═══ Text under study
- Born: June 11, 1968 (age 58) Hamilton, Ontario
- Citizenship: Canadian and American
- Occupation: Author

= JonArno Lawson =

Canadian writer (born 1968)

JonArno Lawson is a Canadian writer who has published many books for children and adults.

==Personal life==
Lawson was born in Hamilton, Ontario and raised in nearby Dundas. He now lives in Toronto, Ontario, with his wife and three children.

==Career and education==
Lawson has a BA in English Literature from McGill University. He also studied briefly at St. John's College (Annapolis/Santa Fe), and at McMaster University in Hamilton, Ontario. He has taught children's poetry in the Master of Arts in Children's Literature Program at Simmons University, Boston, and at University of British Columbia School of Information.
══════
═══ Supplied entries
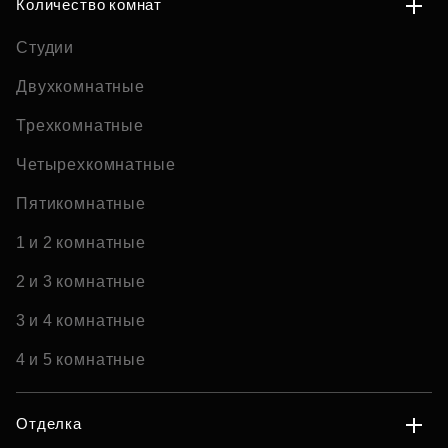
Количество комнат
Студии
Двухкомнатные
Трехкомнатные
Четырехкомнатные
Пятикомнатные
1 и 2 комнатные
2 и 3 комнатные
3 и 4 комнатные
4 и 5 комнатные
Отделка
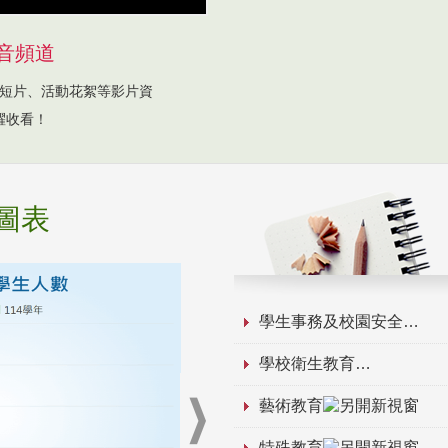
音頻道
短片、活動花絮等影片資
躍收看！
圖表
學生事務及校園安全
學校衛生教育
藝術教育
特殊教育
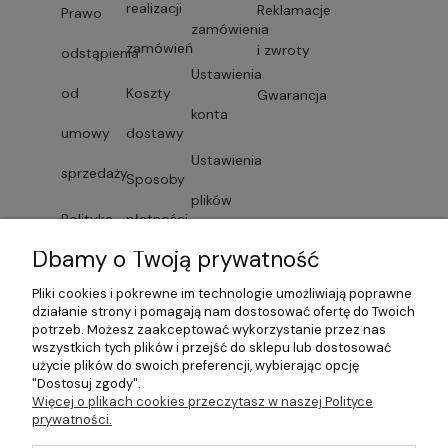
realizacji
Reklamacje
Prawo
zamówienia
zamówień
i zwroty
odstąpienia
Ustawienia
od
Koszty
Gwarancja
konta
umowy
dostawy
Ustawienia
sprzedaży
Sposoby
plików
Polityka
płatności
cookies
Dbamy o Twoją prywatność
prywatności
Faktury i
Przechowalnia
Pliki cookies i pokrewne im technologie umożliwiają poprawne
Lista
paragony
działanie strony i pomagają nam dostosować ofertę do Twoich
potrzeb. Możesz zaakceptować wykorzystanie przez nas
dostawców
wszystkich tych plików i przejść do sklepu lub dostosować
Czas
użycie plików do swoich preferencji, wybierając opcję
"Dostosuj zgody".
usług
dostawy
Więcej o plikach cookies przeczytasz w naszej Polityce
prywatności.
Formularze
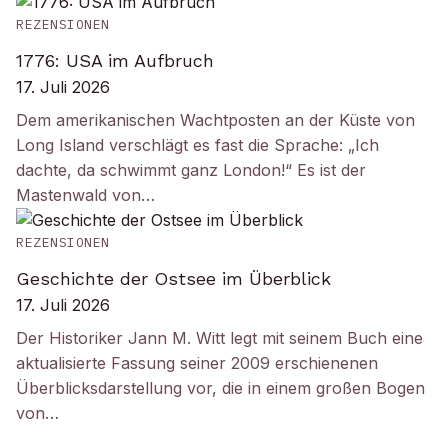
REZENSIONEN
1776: USA im Aufbruch
17. Juli 2026
Dem amerikanischen Wachtposten an der Küste von
Long Island verschlägt es fast die Sprache: „Ich
dachte, da schwimmt ganz London!“ Es ist der
Mastenwald von…
REZENSIONEN
Geschichte der Ostsee im Überblick
17. Juli 2026
Der Historiker Jann M. Witt legt mit seinem Buch eine
aktualisierte Fassung seiner 2009 erschienenen
Überblicksdarstellung vor, die in einem großen Bogen
von…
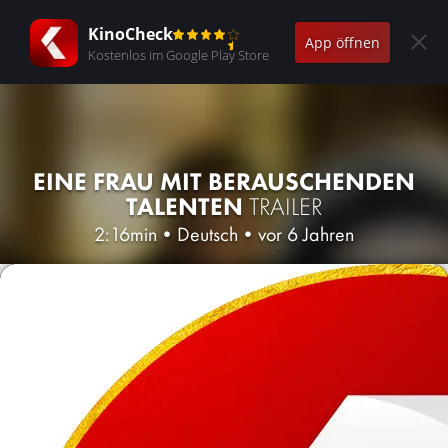
KinoCheck
App öffnen
Kostenlos im Google Play Store
EINE FRAU MIT BERAUSCHENDEN
TALENTEN
TRAILER
2:16min
•
Deutsch
•
vor 6 Jahren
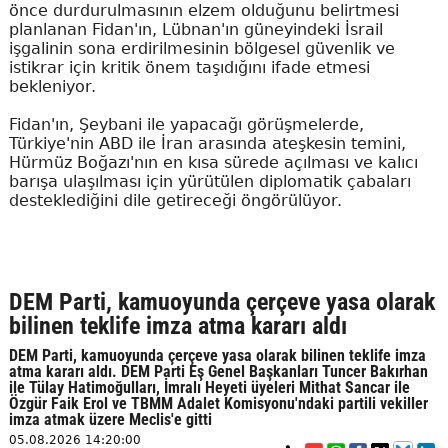
önce durdurulmasının elzem olduğunu belirtmesi
planlanan Fidan'ın, Lübnan'ın güneyindeki İsrail
işgalinin sona erdirilmesinin bölgesel güvenlik ve
istikrar için kritik önem taşıdığını ifade etmesi
bekleniyor.
Fidan'ın, Şeybani ile yapacağı görüşmelerde,
Türkiye'nin ABD ile İran arasında ateşkesin temini,
Hürmüz Boğazı'nın en kısa sürede açılması ve kalıcı
barışa ulaşılması için yürütülen diplomatik çabaları
desteklediğini dile getireceği öngörülüyor.
DEM Parti, kamuoyunda çerçeve yasa olarak
bilinen teklife imza atma kararı aldı
DEM Parti, kamuoyunda çerçeve yasa olarak bilinen teklife imza
atma kararı aldı. DEM Parti Eş Genel Başkanları Tuncer Bakırhan
ile Tülay Hatimoğulları, İmralı Heyeti üyeleri Mithat Sancar ile
Özgür Faik Erol ve TBMM Adalet Komisyonu'ndaki partili vekiller
imza atmak üzere Meclis'e gitti
05.08.2026 14:20:00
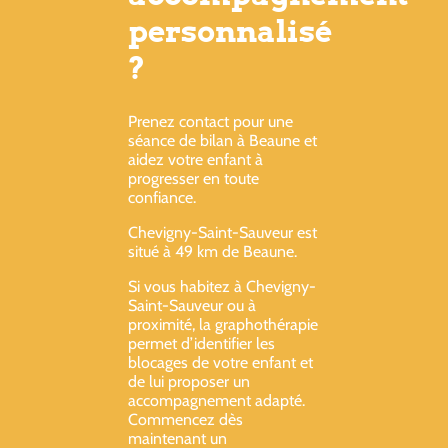
personnalisé
?
Prenez contact pour une
séance de bilan à Beaune et
aidez votre enfant à
progresser en toute
confiance.
Chevigny-Saint-Sauveur est
situé à 49 km de Beaune.
Si vous habitez à Chevigny-
Saint-Sauveur ou à
proximité, la graphothérapie
permet d’identifier les
blocages de votre enfant et
de lui proposer un
accompagnement adapté.
Commencez dès
maintenant un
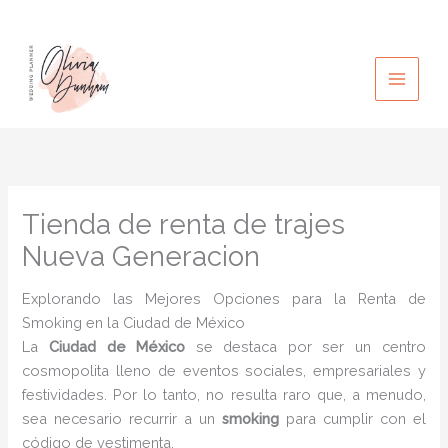
Ir
al
contenido
Tienda de renta de trajes
Nueva Generacion
Explorando las Mejores Opciones para la Renta de
Smoking en la Ciudad de México
La
Ciudad de México
se destaca por ser un centro
cosmopolita lleno de eventos sociales, empresariales y
festividades. Por lo tanto, no resulta raro que, a menudo,
sea necesario recurrir a un
smoking
para cumplir con el
código de vestimenta.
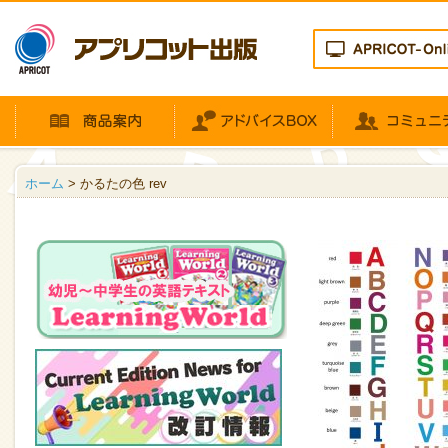
ホーム
> かるたの色 rev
══════
» What to work on
#1 Write out the passage of the JonArno Lawson biography that opens at the words "- Born: June" and closes after the words "and three children.", copied word for word.
#2 Return, unchanged, the lines of the records from the one containing "önce durdurulmasının elzem" through the one containing "05.08.2026 14:20:00", including both of those lines and nothing else.

» Task-by-task solutions
#1
- Born: June 11, 1968 (age 58) Hamilton, Ontario
- Citizenship: Canadian and American
- Occupation: Author

= JonArno Lawson =

Canadian writer (born 1968)

JonArno Lawson is a Canadian writer who has published many books for children and adults.

==Personal life==
Lawson was born in Hamilton, Ontario and raised in nearby Dundas. He now lives in Toronto, Ontario, with his wife and three children.

#2
önce durdurulmasının elzem olduğunu belirtmesi
planlanan Fidan'ın, Lübnan'ın güneyindeki İsrail
işgalinin sona erdirilmesinin bölgesel güvenlik ve
istikrar için kritik önem taşıdığını ifade etmesi
bekleniyor.
Fidan'ın, Şeybani ile yapacağı görüşmelerde,
Türkiye'nin ABD ile İran arasında ateşkesin temini,
Hürmüz Boğazı'nın en kısa sürede açılması ve kalıcı
barışa ulaşılması için yürütülen diplomatik çabaları
desteklediğini dile getireceği öngörülüyor.
DEM Parti, kamuoyunda çerçeve yasa olarak
bilinen teklife imza atma kararı aldı
DEM Parti, kamuoyunda çerçeve yasa olarak bilinen teklife imza
atma kararı aldı. DEM Parti Eş Genel Başkanları Tuncer Bakırhan
ile Tülay Hatimoğulları, İmralı Heyeti üyeleri Mithat Sancar ile
Özgür Faik Erol ve TBMM Adalet Komisyonu'ndaki partili vekiller
imza atmak üzere Meclis'e gitti
05.08.2026 14:20:00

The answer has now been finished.